Amidst the surge of large models entering commercial applications, the actual performance of these models urgently needs to be rigorously tested in specific application scenarios to demonstrate their true value and potential. The superficial "show-style" evaluation methods of the past are no longer meaningful. To foster the healthy development of the entire large model industry, the industry as a whole must strive for a more objective, fair, and authoritative evaluation system.

In this context, an evaluation platform like Chatbot Arena, which can provide real user feedback, employ blind testing mechanisms to prevent result manipulation, and continuously update its scoring system, is particularly crucial. It not only offers impartial evaluations for models but also ensures the authenticity and authority of evaluation results through extensive user participation.

Whether driven by considerations of their own model iteration capabilities or from a long-term reputation perspective, large model manufacturers should actively engage in authoritative evaluation platforms like Chatbot Arena to prove their product competitiveness through actual user feedback and professional evaluation mechanisms.
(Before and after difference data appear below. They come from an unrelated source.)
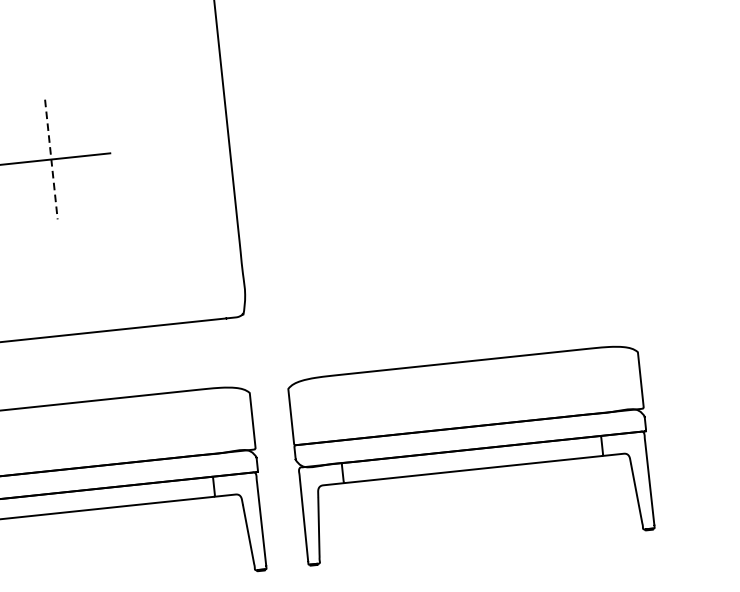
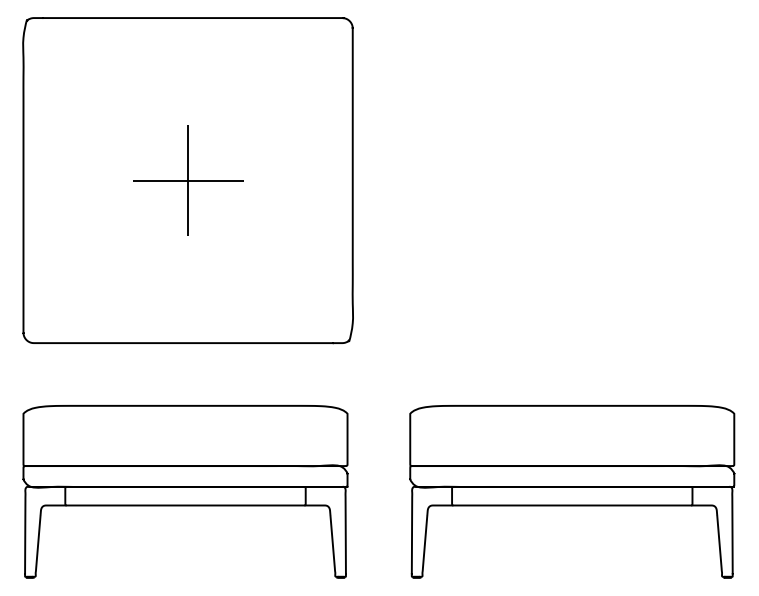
line: (51, 160) -> (188, 181), dashed -> solid
part: (472, 454) -> (572, 491), moved

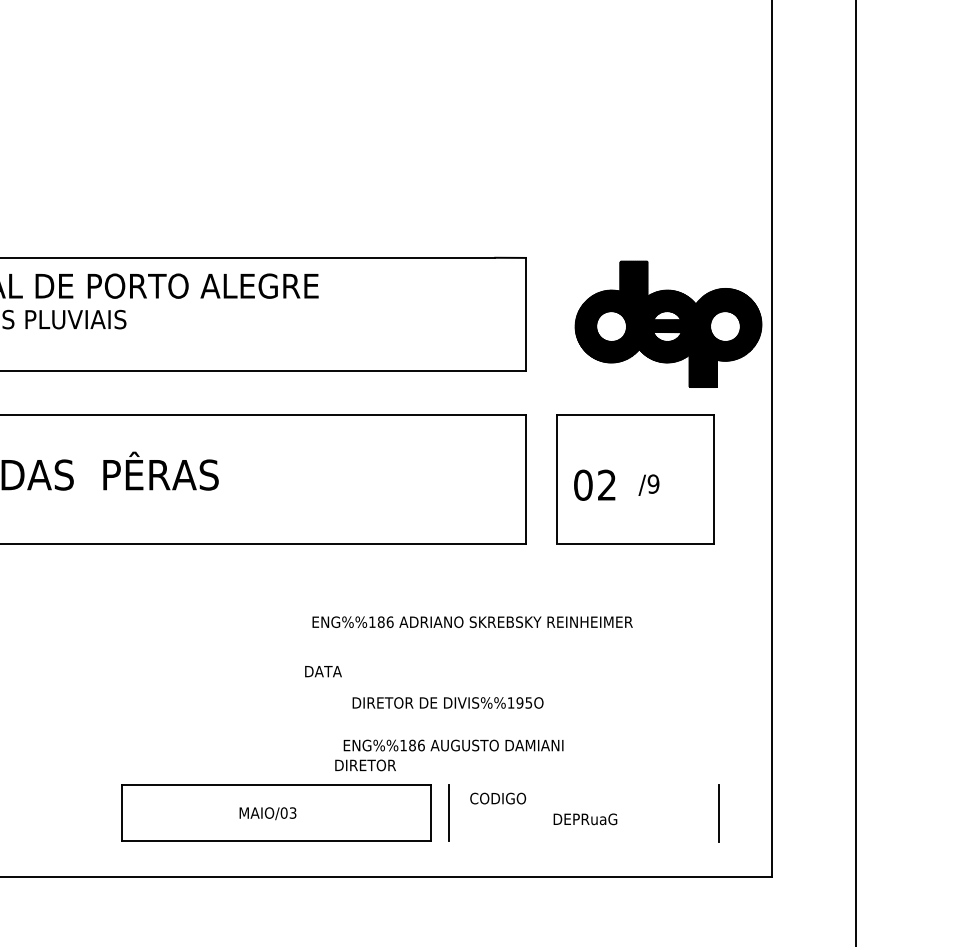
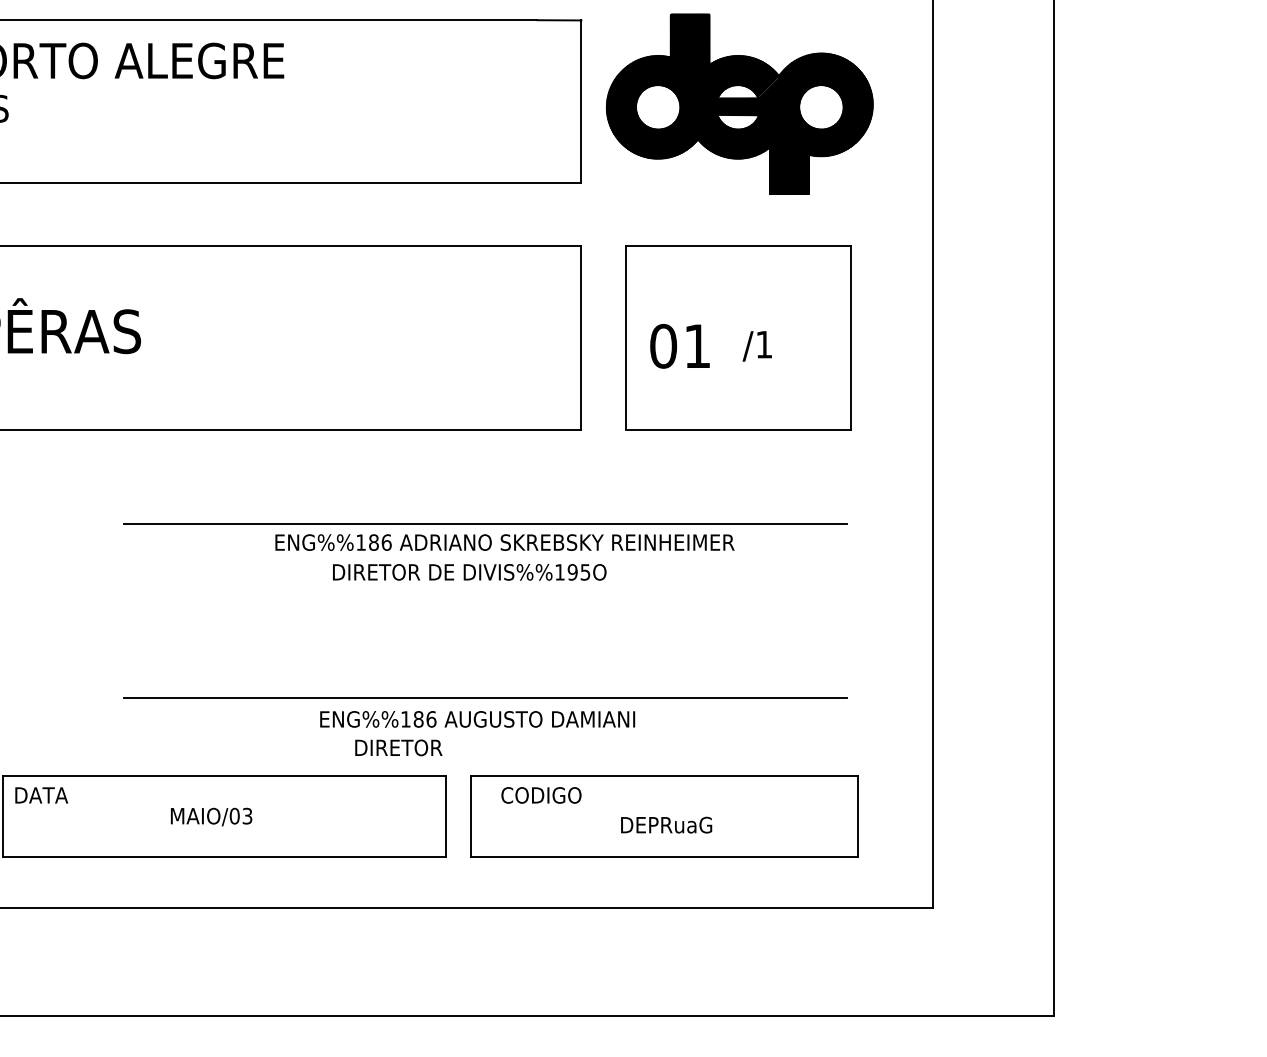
part: (668, 323) -> (739, 102), moved
text: (653, 483) -> (764, 343), /9 -> /1
text: (606, 484) -> (696, 345), 02 -> 01
line: (458, 609) -> (484, 524), added
text: (323, 671) -> (41, 795), moved
text: (447, 702) -> (468, 571), moved
line: (458, 730) -> (484, 697), added
text: (365, 765) -> (398, 747), moved
line: (584, 784) -> (665, 775), added
line: (584, 841) -> (665, 856), added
This not only helps enhance the brand image and market position of manufacturers but also promotes the healthy development of the entire industry, fostering technological innovation and product optimization. Conversely, manufacturers who opt for show-style evaluation methods and overlook real-world application effects will widen the gap between model capabilities and market demands, making it increasingly challenging to compete in the fierce market landscape.